Although he was a devout Catholic and frequently conducted the liturgical music for the Catholic court in Dresden, Weber's output of sacred music is small, comprising only three settings of the Roman Mass and associated Proper offertories for two of them. The so-called Grosse Jugendmesse, discovered in the 1920s (Schneider, N1926), is one of the few juvenilia to have survived Weber's probable destruction of much of his earliest music. Weber claimed to have written the piece under Kalcher's supervision in Munich, and he assigned the mass to 1799 in his own (admittedly unreliable) work-list; however, an autograph dedication dated 1802 is attached to a score (now at Český Krumlov) prepared by a Salzburg copyist, and the contrapuntal writing that informs the Gloria, the polytextual ‘Pleni sunt … Osanna’ movement and the Agnus Dei seems to point to Michael Haydn's influence (Rosenthal, N1926–7). What is more, unorthodox text setting and formal features raise the possibility that some of the music was based on lost instrumental pieces (Veit, N1993).

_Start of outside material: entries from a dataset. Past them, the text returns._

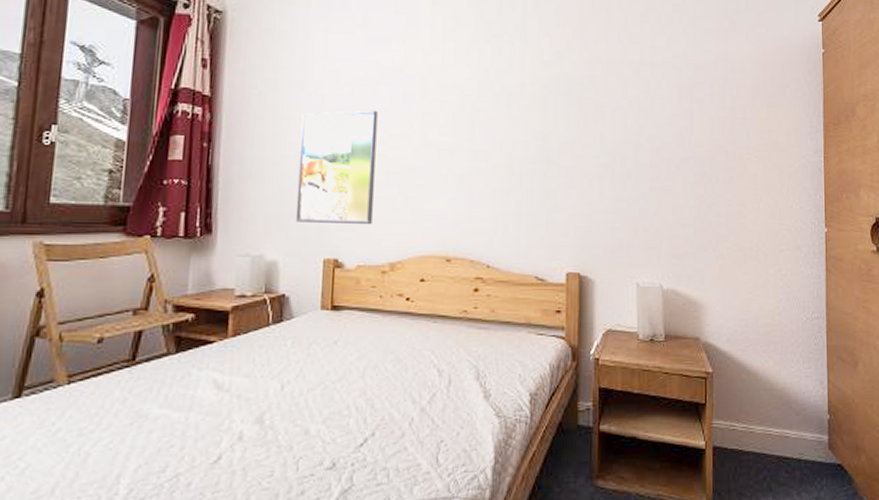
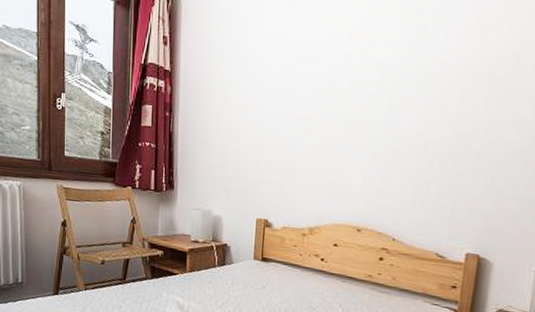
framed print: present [295,110,378,225] -> none [235,87,305,193]

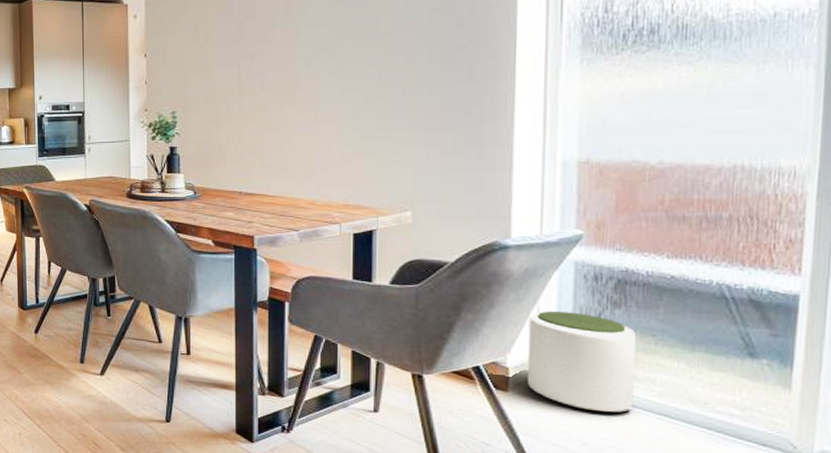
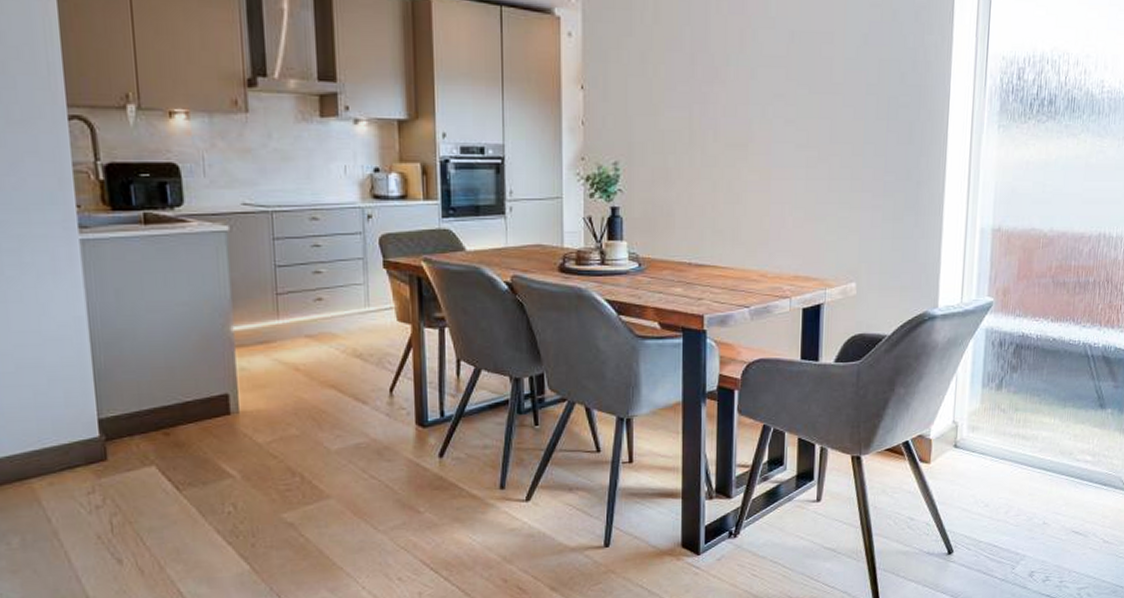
plant pot: present [526,311,637,413] -> none [945,379,1027,473]

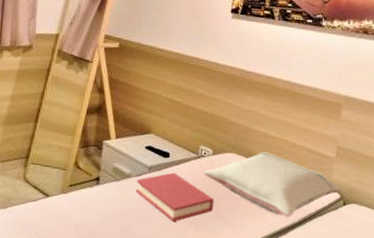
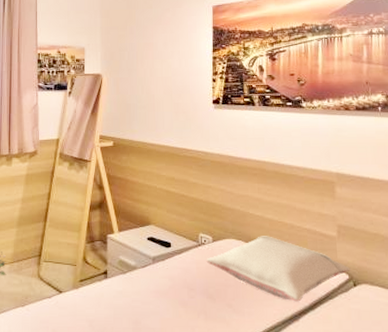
hardback book: present [136,172,215,223] -> none [143,262,220,313]

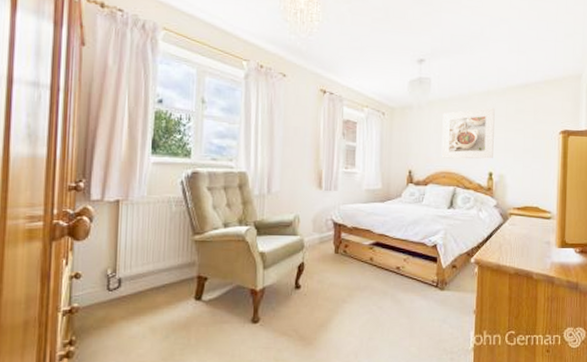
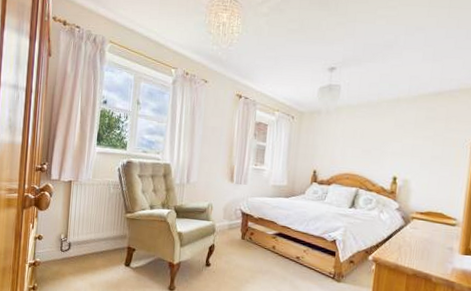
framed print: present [441,108,495,159] -> none [346,115,404,164]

Weber composed the two mature masses of his early Dresden years in accordance with tacit expectations that a royal Saxon Kapellmeister would supply liturgical music for the court (Allroggen, N1993), whose exclusive property they became, and calculated these pieces for the liturgy, acoustics and forces of the Hofkirche, which he described to Gänsbacher in letters of 24 December 1818 and 26 December 1822. Despite formal similarities with each other, like the treatment of the Credo as a continuous movement in one tempo, the two masses explore rather strongly contrasted qualities of expression and character. The Mass in E, written for the king's nameday in 1818, is the more festive. Sometimes known as the ‘Freischützmesse’ because of certain affinities with the opera, the Mass also draws on some of Weber's earlier music: the Kyrie and Christe are based, respectively, on the Kyrie of the Jugendmesse and the Trauer-Musik j116 of 1811, and three contrapuntal passages (‘Cum sanctu spiritu’, ‘Et incarnatus est’ and ‘Osanna’) borrow subjects and counterpoint from the early fughettas of op.1. In contrast, the G major Mass, composed for the golden wedding anniversary of the king and queen in 1819, offers a more intimate and pastoral interpretation of the liturgical text, with less emphasis on learned counterpoint and dramatic effects (see Weber's letters of 16 October 1818 and 14 December 1818 to Rochlitz and Friederike Koch, respectively). More obviously than the E Mass, the G major featured the great soloists of the court chapel, with extended solos for tenor (the ‘Qui tollis peccata’ section of the Gloria), soprano (a highly expressive setting of ‘Et incarnatus est’) and alto (the pastorale-like Agnus Dei); the Benedictus, which the Weber scholar F.W. Jähns (A1871) considered the ‘pearl’ of the score, is given to the quartet of soloists. The two florid offertories composed in conjunction with these masses also demonstrate the virtuoso abilities of the castrato Giovanni Sassaroli.